Source : the age
By Pramudie Gunaratne
It’s 3am, and I’m sitting on the floor in a dark hospital corridor.
The pager clipped to the pocket of my scrubs is beeping again, and I am the only psychiatric doctor covering the hospital on the night shift. I was just called to the mental health ward where a 19-year-old girl, tormented by voices, was banging her head on the bed rails.
Nurses had transferred her to the “seclusion room”, and from the small window cut out of the door I could see her whispering to herself as she lay curled on the single blue mattress on the floor. I wish we had another way to keep her safe overnight.
There are patients still queued in the emergency department waiting to see me: a university student slumped in a chair with a blanket over her shoulders after an ambulance had brought her in from the edge of a nearby cliff top, a young man with bloodshot eyes pacing barefoot flanked by two security guards after police found him wandering through traffic, a 12-year-old girl with bandaged wrists and her parents in tears. This is not an extraordinary shift. Any psychiatrist or trainee could tell you that this is the story of every night in hospitals across our state.
It is an incredible privilege to be given the responsibility of caring for people when they are at their most vulnerable. Yet, as doctors, we need to work within a system that allows us to provide that care.
In NSW, our public mental health system has been running (or more accurately, limping) with 30 per cent of psychiatrist positions unfilled. Even in the most prestigious hospitals in central Sydney, vacancies for psychiatrists have become abundant.

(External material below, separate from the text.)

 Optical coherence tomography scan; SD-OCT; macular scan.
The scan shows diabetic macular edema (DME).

The caseloads for individual doctors are extreme. The injustice of sending patients away from our overloaded services when they are desperate for help weighs heavily. Even when people are accepted into care, the system is so under-resourced that clinicians cannot provide the standard of care that they are trained to give. This is why I needed to leave a broken system, before it broke me.
The current situation is unsurprising given NSW is the state with the lowest per capita spending on mental health. We are also bleeding psychiatrists across the borders given the significant pay gap for public psychiatrists compared with our neighbouring states. Disappointingly, 15 months of discussions with the state government regarding this chronic understaffing and under-resourcing has resulted in little action. Now, 203 of the state’s remaining 295 public psychiatrists have submitted their resignations and are preparing to walk.

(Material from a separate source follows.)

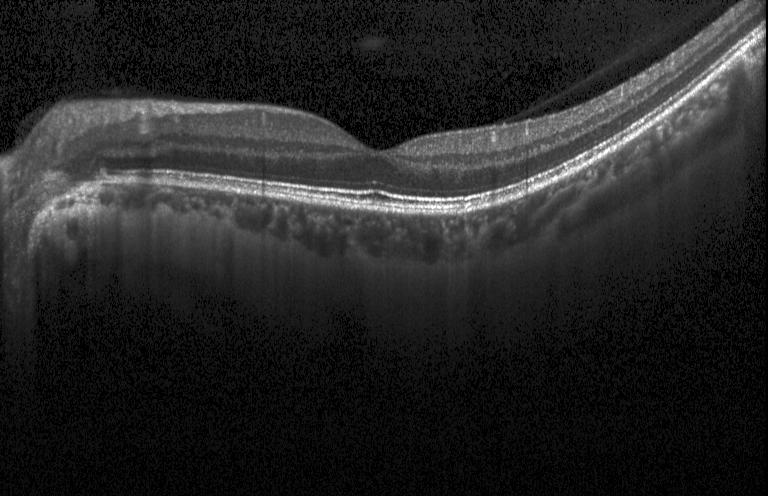

OCT scan showing no CNV, no DME, and no drusen.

This mass exodus has been described as a “pay dispute”, but the truth is that there is no shortage of work in psychiatry. If these psychiatrists were simply interested in increasing their income, there are myriad options available to them. These doctors could easily step into the private sector, take a locum position in their own hospital or move interstate.
Instead, public psychiatrists choose this work so they can care for some of the most marginalised people in our society and for people with the most severe and chronic mental illnesses. These psychiatrists are resigning in despair. They can no longer provide the care their patients need, and the future of public mental health care in NSW is under threat as the working conditions and uncompetitive remuneration make it impossible to recruit junior psychiatrists.

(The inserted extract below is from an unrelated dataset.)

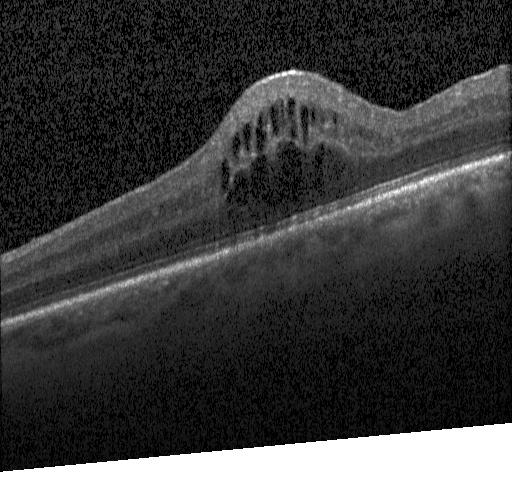 OCT finding: diabetic macular edema.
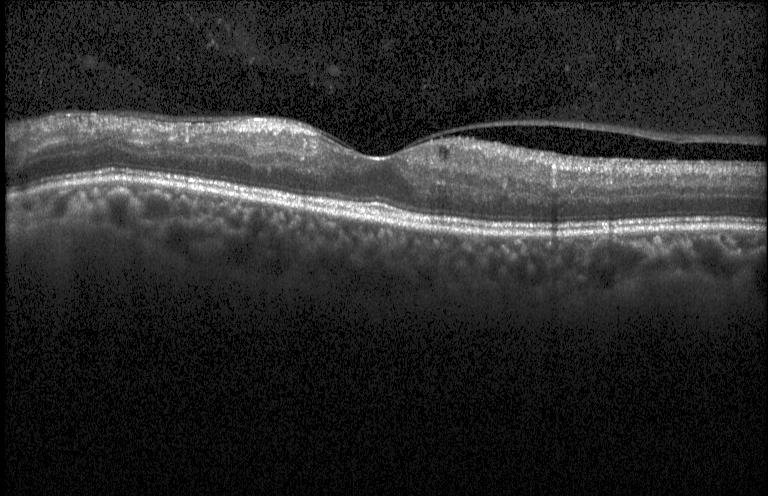

Dx: DME.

The state government says it cannot afford to improve remuneration. However, the government’s own data shows there has been a threefold increase in the use of “locum” or temporary psychiatrists over the past two years to plug holes and keep services barely afloat. These temporary psychiatrists are paid two to three times the pay rates of permanent psychiatrists.
If more competitive remuneration could bring permanent psychiatrists back to even a fraction of the unfilled positions at present, it would significantly reduce expenditure on locum psychiatrists and save taxpayer dollars. This is not even counting the savings that flow from more effective patient care by permanent psychiatrists who know their patients and are invested in improving local services.
Of course, our government is well aware of this simple cost calculation. Any punter at the pub can understand that if you improve conditions for permanent staff, you will need fewer temporary staff. So, perhaps the challenge is not about the dollars – instead, it is the politics of being seen to increase remuneration in mental health while strikes continue in other areas.
However, we need our leaders to stop playing politics. They need to have the courage to start fixing a broken system before there is no system left at all. The proposal to waste even more taxpayer dollars on locum psychiatrists may help the government save face in the short term, but it does nothing to save lives. Instead, it will likely cause more harm.
Dr Pramudie Gunaratne is a psychiatrist based in Sydney.